Exercise directions: According to the pension discussion below, why was the original post allowed to remain? Answer in one to three sentences.

---------- Page extract ----------

I am guessing here, but I would say a good number of people say let's change the system to one where the amount of money put aside is fixed and the person (and the entity) will know what they have... there is a pot of money when the person retires that is based on lifetime earnings.... no spiking, no getting a large pension because you got a promotion your last 3 years etc. etc... there is no contingent liability hanging out there...


Again, not a pension hater, but someone who would like to see them reformed and make sense...
 
I am surprised that porky has not yet come....

Porky has been sitting on the sidelines warming up and ready to "come in" but hasn't yet. Pensions are very much tied into the early retirement hopes of many, whether you are looking to receive one or feeling like your own may be delayed because you don't have one and you feel like shoring up public pensions may delay it further. (These are not the only positions, obviously; just more or less the "poles" from which more middling positions can also be derived.) It's recognized that this is a contentious issue, one that can blow up and end really badly if people start letting anger and emotion rule the day.

But they are very much tied to retirement in general and FIRE in particular, so we're hesitant to bring out The Pig as long as the usual rules about civility and such are followed. We did feel some cleanup was necessary in another recent thread regarding pensions, so some deletions were made there.

Earlier there was a question as to why the OP was allowed to stay. I'd say perhaps because it wasn't calling anyone out in particular but expressing what they felt was a frustration (one that I *personally* thought was a little over the top, speaking personally and not as a moderator). If it all blew up we would have had to go back and do a lot of toxic cleanup, but for the most part I think you can all pat yourselves on the back for the fact that it stayed calm and civil enough that it wasn't deemed immediately necessary. :)

---------- Source information ----------

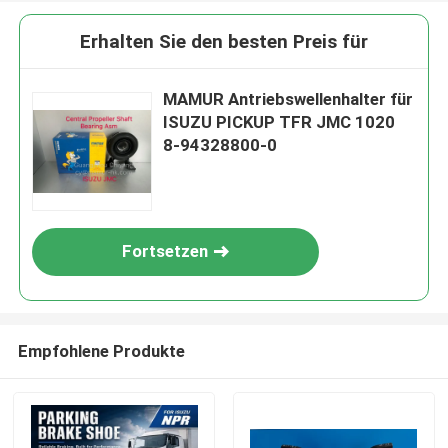
Erhalten Sie den besten Preis für
MAMUR Antriebswellenhalter für
ISUZU PICKUP TFR JMC 1020
8-94328800-0
Fortsetzen
Empfohlene Produkte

----------

Reply: It was allowed to stay, perhaps, because it did not call anyone out in particular but expressed what the poster felt was a frustration. The thread also stayed calm and civil enough that a cleanup was not deemed immediately necessary.